* Begin Given records *

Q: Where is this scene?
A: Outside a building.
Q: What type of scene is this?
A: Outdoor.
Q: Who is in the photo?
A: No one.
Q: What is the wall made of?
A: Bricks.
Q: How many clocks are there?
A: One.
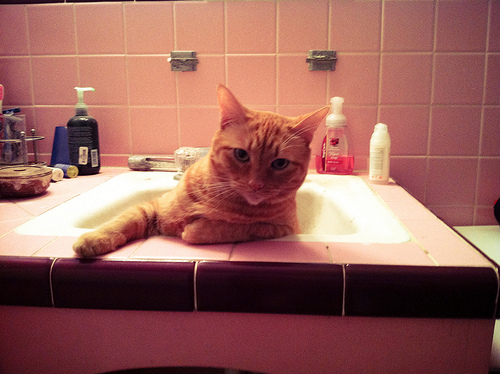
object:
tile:
[0, 253, 54, 306]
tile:
[52, 257, 194, 313]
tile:
[195, 259, 344, 315]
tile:
[342, 262, 499, 321]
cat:
[73, 83, 331, 259]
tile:
[375, 43, 436, 111]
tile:
[373, 47, 436, 120]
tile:
[338, 46, 384, 90]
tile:
[219, 47, 281, 110]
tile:
[73, 48, 132, 108]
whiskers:
[180, 172, 238, 202]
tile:
[377, 2, 441, 57]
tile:
[119, 47, 163, 112]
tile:
[24, 46, 81, 83]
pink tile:
[3, 263, 344, 311]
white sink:
[311, 188, 370, 245]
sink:
[94, 188, 372, 244]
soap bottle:
[313, 86, 358, 180]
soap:
[367, 121, 394, 184]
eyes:
[224, 140, 299, 175]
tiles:
[209, 12, 284, 82]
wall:
[201, 10, 262, 110]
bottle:
[65, 85, 100, 176]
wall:
[2, 3, 497, 226]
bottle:
[367, 120, 391, 188]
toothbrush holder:
[1, 104, 46, 166]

* End Given records *

■ Requirements: Without any pictures, reproduce exactly the lines from the line that contains "Q: How many clocks are there?" to the end of the entries above, both ends included.

■ Solution for this task:
Q: How many clocks are there?
A: One.
object:
tile:
[0, 253, 54, 306]
tile:
[52, 257, 194, 313]
tile:
[195, 259, 344, 315]
tile:
[342, 262, 499, 321]
cat:
[73, 83, 331, 259]
tile:
[375, 43, 436, 111]
tile:
[373, 47, 436, 120]
tile:
[338, 46, 384, 90]
tile:
[219, 47, 281, 110]
tile:
[73, 48, 132, 108]
whiskers:
[180, 172, 238, 202]
tile:
[377, 2, 441, 57]
tile:
[119, 47, 163, 112]
tile:
[24, 46, 81, 83]
pink tile:
[3, 263, 344, 311]
white sink:
[311, 188, 370, 245]
sink:
[94, 188, 372, 244]
soap bottle:
[313, 86, 358, 180]
soap:
[367, 121, 394, 184]
eyes:
[224, 140, 299, 175]
tiles:
[209, 12, 284, 82]
wall:
[201, 10, 262, 110]
bottle:
[65, 85, 100, 176]
wall:
[2, 3, 497, 226]
bottle:
[367, 120, 391, 188]
toothbrush holder:
[1, 104, 46, 166]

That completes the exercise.